■ **What to produce**:
From the records below, determine the number of lines containing "LIST". Output that number alone.
________________________________________
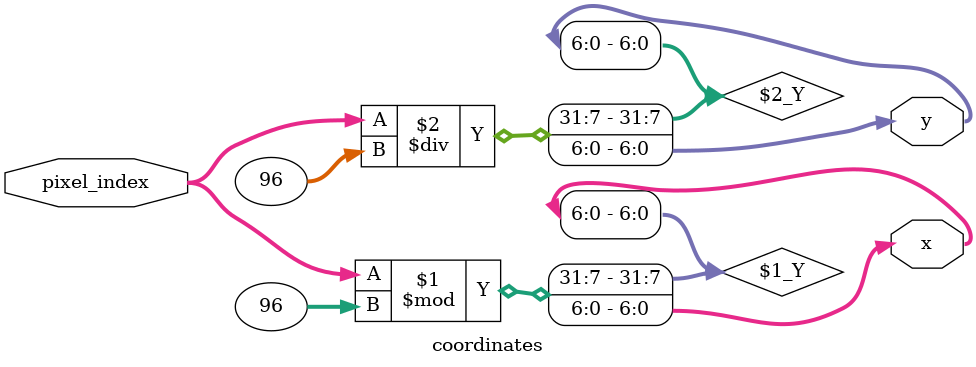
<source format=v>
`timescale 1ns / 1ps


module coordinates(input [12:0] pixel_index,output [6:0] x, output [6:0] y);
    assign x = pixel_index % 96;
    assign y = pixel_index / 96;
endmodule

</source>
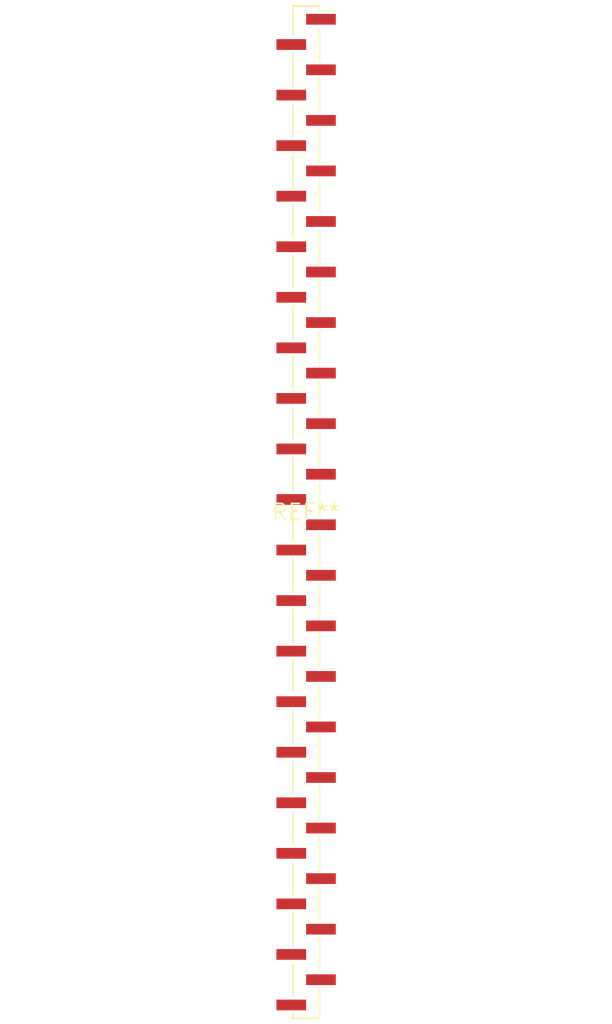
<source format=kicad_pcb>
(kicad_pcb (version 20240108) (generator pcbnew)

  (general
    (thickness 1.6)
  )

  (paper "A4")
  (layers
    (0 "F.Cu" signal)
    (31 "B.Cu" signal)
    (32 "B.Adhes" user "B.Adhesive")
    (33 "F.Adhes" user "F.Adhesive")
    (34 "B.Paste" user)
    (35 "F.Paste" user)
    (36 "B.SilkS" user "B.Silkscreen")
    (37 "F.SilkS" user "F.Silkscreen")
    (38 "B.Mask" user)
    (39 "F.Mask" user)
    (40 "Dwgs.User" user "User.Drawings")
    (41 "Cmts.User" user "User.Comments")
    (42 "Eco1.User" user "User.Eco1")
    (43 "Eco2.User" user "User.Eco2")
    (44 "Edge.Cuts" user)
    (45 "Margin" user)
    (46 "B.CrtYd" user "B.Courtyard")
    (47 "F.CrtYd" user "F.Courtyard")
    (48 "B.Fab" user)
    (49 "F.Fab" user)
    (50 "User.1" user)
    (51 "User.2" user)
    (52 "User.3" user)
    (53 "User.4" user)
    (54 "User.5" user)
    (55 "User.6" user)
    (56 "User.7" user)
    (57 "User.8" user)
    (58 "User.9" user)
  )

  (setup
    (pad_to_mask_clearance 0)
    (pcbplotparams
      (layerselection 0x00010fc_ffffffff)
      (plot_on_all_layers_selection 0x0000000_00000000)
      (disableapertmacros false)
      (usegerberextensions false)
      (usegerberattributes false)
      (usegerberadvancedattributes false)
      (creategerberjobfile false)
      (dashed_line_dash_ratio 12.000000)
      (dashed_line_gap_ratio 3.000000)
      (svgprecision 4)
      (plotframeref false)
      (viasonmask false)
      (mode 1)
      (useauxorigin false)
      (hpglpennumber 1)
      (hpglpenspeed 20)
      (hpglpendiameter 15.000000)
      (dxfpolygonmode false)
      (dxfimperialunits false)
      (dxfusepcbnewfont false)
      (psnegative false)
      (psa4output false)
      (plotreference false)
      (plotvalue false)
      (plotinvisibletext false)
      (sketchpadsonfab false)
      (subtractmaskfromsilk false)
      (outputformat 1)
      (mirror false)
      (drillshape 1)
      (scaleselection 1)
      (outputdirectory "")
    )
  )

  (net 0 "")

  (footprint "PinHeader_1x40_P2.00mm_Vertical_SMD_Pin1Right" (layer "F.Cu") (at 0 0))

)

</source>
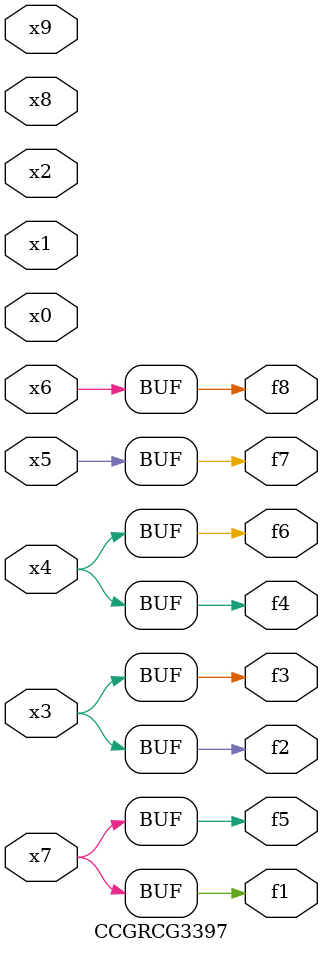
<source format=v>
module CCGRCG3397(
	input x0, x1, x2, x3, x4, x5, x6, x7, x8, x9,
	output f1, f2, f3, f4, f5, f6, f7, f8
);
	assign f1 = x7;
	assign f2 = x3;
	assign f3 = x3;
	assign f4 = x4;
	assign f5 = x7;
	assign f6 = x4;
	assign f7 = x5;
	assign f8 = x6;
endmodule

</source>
________________________________________
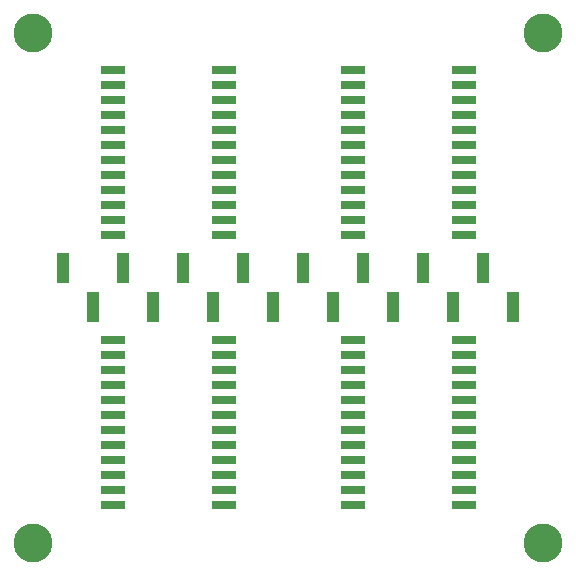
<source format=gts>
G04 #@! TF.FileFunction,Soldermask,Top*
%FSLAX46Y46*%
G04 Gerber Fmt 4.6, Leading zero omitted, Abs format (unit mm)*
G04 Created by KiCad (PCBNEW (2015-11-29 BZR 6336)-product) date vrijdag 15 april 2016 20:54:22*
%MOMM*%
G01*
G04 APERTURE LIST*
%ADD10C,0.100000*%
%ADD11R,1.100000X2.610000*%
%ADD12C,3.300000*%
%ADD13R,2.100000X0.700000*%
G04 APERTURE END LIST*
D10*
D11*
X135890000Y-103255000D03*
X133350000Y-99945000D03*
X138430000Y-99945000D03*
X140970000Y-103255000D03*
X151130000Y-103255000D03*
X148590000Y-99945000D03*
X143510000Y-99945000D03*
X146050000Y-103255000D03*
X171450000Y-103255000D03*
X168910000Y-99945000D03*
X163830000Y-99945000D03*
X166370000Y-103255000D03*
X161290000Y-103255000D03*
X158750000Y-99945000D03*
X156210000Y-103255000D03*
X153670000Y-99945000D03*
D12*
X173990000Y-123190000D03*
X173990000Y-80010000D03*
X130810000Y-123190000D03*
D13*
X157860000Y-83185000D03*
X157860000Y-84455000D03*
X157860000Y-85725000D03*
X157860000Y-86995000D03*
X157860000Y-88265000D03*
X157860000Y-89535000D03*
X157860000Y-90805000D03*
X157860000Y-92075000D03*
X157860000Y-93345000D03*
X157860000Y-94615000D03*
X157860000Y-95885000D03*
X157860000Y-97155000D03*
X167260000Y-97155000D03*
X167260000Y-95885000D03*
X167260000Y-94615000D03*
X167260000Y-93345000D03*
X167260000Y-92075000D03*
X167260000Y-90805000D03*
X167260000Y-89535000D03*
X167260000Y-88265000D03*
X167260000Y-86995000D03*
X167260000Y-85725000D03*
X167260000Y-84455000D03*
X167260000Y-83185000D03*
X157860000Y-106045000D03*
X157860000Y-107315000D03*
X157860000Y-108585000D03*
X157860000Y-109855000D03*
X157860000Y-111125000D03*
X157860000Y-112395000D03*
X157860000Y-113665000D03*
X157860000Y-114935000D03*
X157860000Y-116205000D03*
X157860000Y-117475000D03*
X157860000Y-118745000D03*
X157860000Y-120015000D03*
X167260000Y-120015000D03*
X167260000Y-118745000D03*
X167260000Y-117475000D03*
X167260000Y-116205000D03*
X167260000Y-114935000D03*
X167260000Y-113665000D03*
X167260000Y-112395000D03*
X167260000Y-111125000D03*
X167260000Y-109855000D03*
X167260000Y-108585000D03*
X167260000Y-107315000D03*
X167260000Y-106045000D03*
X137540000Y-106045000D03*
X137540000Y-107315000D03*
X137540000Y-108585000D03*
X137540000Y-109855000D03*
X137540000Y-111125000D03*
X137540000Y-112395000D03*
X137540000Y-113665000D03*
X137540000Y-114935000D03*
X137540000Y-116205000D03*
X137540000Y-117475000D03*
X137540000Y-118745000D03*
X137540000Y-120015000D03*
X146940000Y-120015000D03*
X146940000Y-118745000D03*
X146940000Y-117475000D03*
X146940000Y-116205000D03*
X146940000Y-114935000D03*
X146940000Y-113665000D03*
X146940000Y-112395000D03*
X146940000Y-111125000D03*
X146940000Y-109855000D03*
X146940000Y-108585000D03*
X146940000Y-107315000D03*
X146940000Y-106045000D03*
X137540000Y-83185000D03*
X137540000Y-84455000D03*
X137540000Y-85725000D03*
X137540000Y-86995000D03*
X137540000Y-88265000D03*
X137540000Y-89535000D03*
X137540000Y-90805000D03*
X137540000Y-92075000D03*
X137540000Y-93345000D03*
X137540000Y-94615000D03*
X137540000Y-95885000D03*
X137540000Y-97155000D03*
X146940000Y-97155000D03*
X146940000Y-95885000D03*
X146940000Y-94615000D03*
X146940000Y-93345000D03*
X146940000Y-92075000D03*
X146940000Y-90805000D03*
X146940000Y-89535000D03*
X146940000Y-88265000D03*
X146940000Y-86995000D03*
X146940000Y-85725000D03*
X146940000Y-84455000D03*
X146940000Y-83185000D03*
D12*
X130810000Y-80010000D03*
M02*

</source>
________________________________________
■ **Finished exercise**:
2